Charney, who identifies as nonbinary and uses they/them pronouns, is just starting in their drag career, but they didn’t have a lot of people to talk about it with.

“Even at my school and in my social life I don’t have as many people that are interested in drag or are drag queens, so I was excited to meet people like that,” Charney said.

They were able to connect with people like them at Factory Fashion Academy in Aurora’s Stanley Marketplace. Last month, Factory Fashion hosted a series of seminars called Drag Tween-Teen Fashion that culminated in a final performance. Young, aspiring drag performers like Charney were able to learn skills like wig maintenance, makeup and performance technique from experienced drag performers.

“This class is important to me because it’s giving me an opportunity to express myself and also giving other kids opportunities to express themselves in safe spaces,” Charney said.
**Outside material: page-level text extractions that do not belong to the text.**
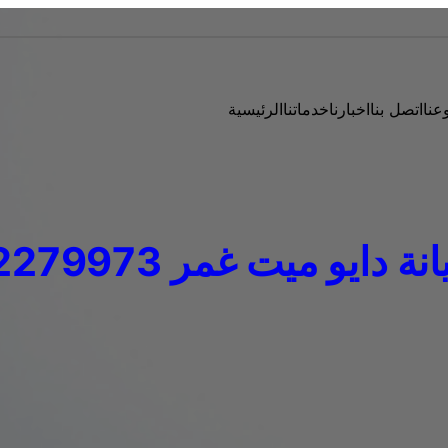
عنا
اتصل بنا
اخبارنا
خدماتنا
الرئيسية
دايو ميت غمر 01092279973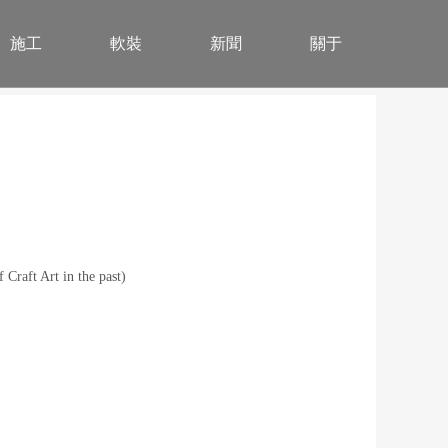
施工
軟裝
新聞
關于
Craft Art in the past)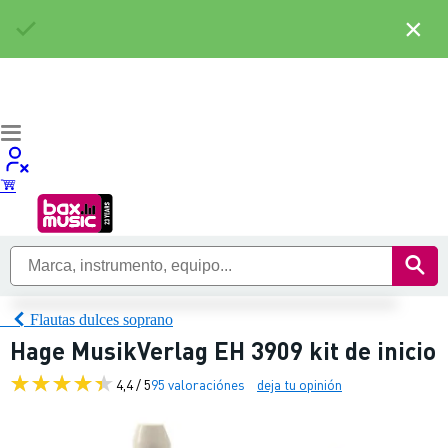
×
Flautas dulces soprano
Hage MusikVerlag EH 3909 kit de inicio
4,4 / 5
95 valoraciónes
deja tu opinión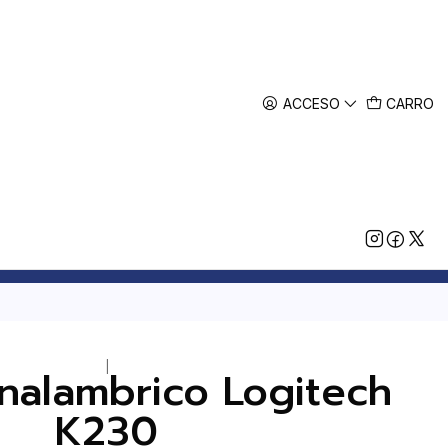
ACCESO
CARRO
|
Inalambrico Logitech
K230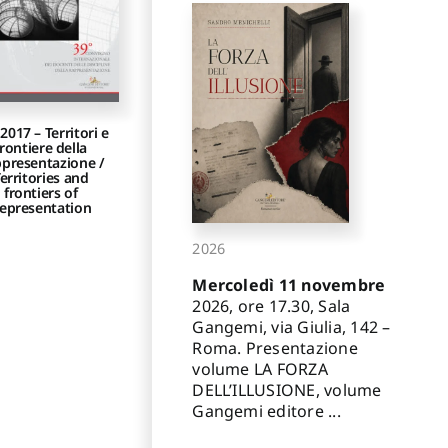
2017 – Territori e
frontiere della
presentazione /
erritories and
frontiers of
epresentation
2026
Mercoledì 11 novembre
2026, ore 17.30, Sala
Gangemi, via Giulia, 142 –
Roma. Presentazione
volume LA FORZA
DELL’ILLUSIONE, volume
Gangemi editore ...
Skye Barker Maa is the founder of Factory Five Five, an arts collective that runs Factory Fashion. She said the drag program is a way of connecting with the past.

“We were just trying to focus on keeping alive some of the arts that our grandparents used to engage in that seemed to have skipped a generation since then: sewing, crochet, embroidery,” Maa said. “We actually really wanted to focus on the design and fashion aspect of it.”

Maa added that the program started in part because she noticed in the last few years that students were really experimenting with their own personal style.

“We started to see more and more of our kids coming out in drag in our class,” Maa said. “I was thinking, ‘We really need to give these students some skills.’”

But in addition to teaching skills, Maa wanted to make sure that the students had an additional safe space in their lives to explore their identities.

“The students are still maneuvering, potentially, a new identity,” Maa said. “They’re maneuvering the boldness it takes to be a little bit different and to express yourself in a different way and so this might be the first step for them: coming here, learning some skills, being around some other students who share their same interests and then also having the opportunity to hang out with some really amazing instructors who are also in that world and have the same passions and loves that they have.”

“I think this space is really important because it’s inviting opportunities for queer teens to be able to express themselves in ways that they’re not able to, maybe at home or at school,” Charney said. “And it's really building a community of people that are able to relate to each other and a community of people that are able to be themselves around each other in ways that they may not feel comfortable or may feel safe with doing in public.”